* EXERCISE PROMPT *
Render the lines in the records below as a numbered list, beginning at the line that contains "Lewati ke konten" and stopping after the line that contains "Deel dit bericht". Leave out blank lines and pictures.

Stored data entries:
◇ ◇ ◇ ◇ ◇

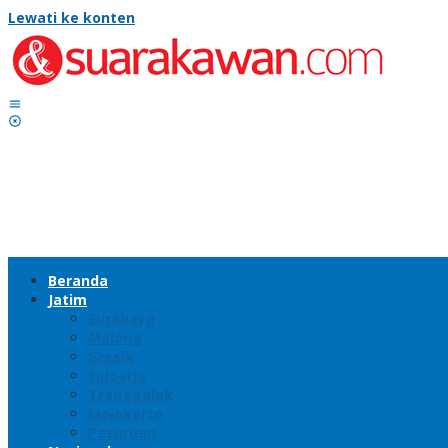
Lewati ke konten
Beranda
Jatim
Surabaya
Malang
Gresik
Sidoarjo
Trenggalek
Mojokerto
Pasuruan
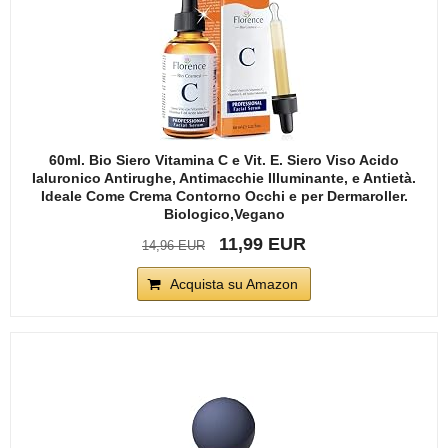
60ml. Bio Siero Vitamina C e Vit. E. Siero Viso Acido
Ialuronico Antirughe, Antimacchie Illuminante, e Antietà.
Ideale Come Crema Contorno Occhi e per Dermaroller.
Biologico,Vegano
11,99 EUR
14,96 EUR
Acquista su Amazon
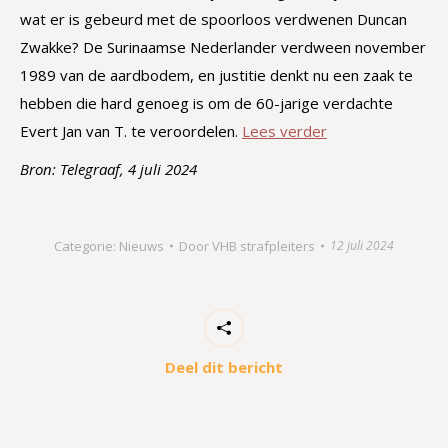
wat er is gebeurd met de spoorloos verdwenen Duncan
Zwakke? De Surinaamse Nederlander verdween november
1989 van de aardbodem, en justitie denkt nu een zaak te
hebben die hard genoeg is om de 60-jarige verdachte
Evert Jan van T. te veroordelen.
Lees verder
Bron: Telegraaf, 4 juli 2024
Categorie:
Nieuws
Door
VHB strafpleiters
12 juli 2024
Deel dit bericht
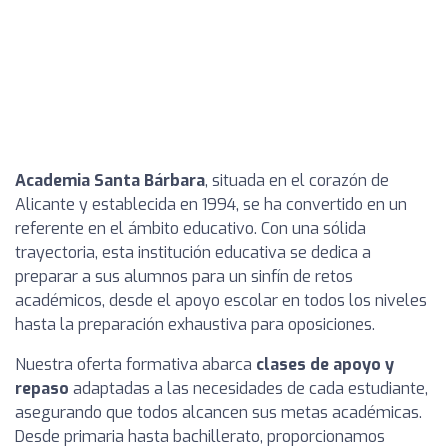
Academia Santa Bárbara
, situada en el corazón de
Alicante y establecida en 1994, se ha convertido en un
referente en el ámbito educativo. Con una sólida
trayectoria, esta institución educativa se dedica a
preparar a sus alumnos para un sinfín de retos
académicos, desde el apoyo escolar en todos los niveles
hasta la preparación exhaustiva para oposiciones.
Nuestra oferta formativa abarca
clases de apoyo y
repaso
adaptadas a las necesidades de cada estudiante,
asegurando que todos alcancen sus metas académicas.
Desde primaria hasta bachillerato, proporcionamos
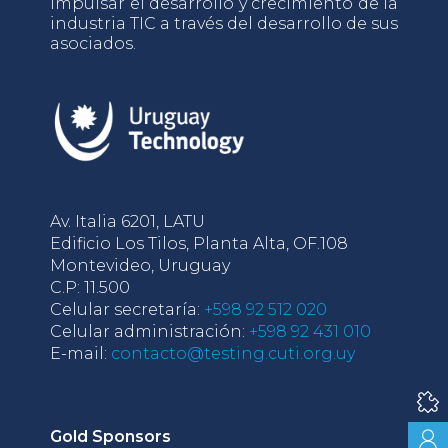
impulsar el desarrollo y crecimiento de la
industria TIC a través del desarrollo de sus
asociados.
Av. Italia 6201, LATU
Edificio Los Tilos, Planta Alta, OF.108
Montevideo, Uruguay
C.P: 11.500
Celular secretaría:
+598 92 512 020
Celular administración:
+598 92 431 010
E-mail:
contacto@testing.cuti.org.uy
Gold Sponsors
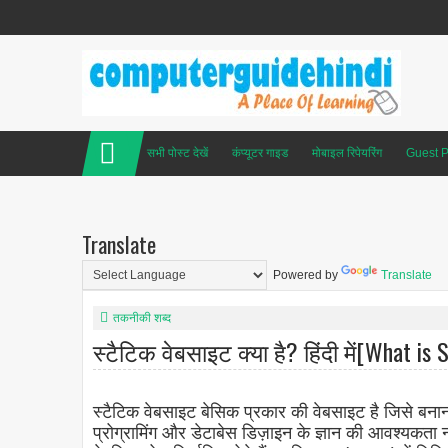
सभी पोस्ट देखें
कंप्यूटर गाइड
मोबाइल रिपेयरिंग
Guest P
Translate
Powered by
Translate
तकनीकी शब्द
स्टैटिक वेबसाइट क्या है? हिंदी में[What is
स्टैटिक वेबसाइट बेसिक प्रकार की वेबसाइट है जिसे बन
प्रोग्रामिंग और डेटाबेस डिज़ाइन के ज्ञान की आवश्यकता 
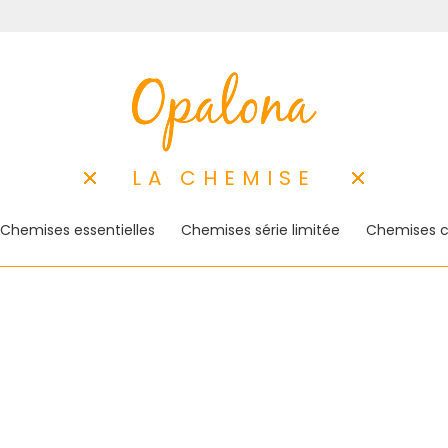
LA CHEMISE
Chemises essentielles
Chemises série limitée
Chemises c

◇ ◇ ◇ ◇ ◇

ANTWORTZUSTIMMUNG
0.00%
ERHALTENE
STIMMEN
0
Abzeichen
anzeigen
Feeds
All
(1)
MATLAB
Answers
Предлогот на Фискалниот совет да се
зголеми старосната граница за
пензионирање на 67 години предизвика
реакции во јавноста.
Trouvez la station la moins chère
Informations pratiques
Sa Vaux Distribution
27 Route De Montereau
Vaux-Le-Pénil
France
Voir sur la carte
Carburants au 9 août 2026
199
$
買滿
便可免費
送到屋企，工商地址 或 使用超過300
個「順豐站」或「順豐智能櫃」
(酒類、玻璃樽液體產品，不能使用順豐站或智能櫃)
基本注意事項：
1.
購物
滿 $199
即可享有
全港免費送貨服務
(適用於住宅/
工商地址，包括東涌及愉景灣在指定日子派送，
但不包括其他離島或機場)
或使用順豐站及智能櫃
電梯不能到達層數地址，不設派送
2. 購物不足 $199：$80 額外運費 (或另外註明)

◇ ◇ ◇ ◇ ◇

* EXPECTED ANSWER *
1. Lewati ke konten
2. Beranda
3. Jatim
4. Surabaya
5. Malang
6. Gresik
7. Sidoarjo
8. Trenggalek
9. Mojokerto
10. Pasuruan
11. 60ml. Bio Siero Vitamina C e Vit. E. Siero Viso Acido
12. Ialuronico Antirughe, Antimacchie Illuminante, e Antietà.
13. Ideale Come Crema Contorno Occhi e per Dermaroller.
14. Biologico,Vegano
15. 11,99 EUR
16. 14,96 EUR
17. Acquista su Amazon
18. wat er is gebeurd met de spoorloos verdwenen Duncan
19. Zwakke? De Surinaamse Nederlander verdween november
20. 1989 van de aardbodem, en justitie denkt nu een zaak te
21. hebben die hard genoeg is om de 60-jarige verdachte
22. Evert Jan van T. te veroordelen.
23. Lees verder
24. Bron: Telegraaf, 4 juli 2024
25. Categorie:
26. Nieuws
27. Door
28. VHB strafpleiters
29. 12 juli 2024
30. Deel dit bericht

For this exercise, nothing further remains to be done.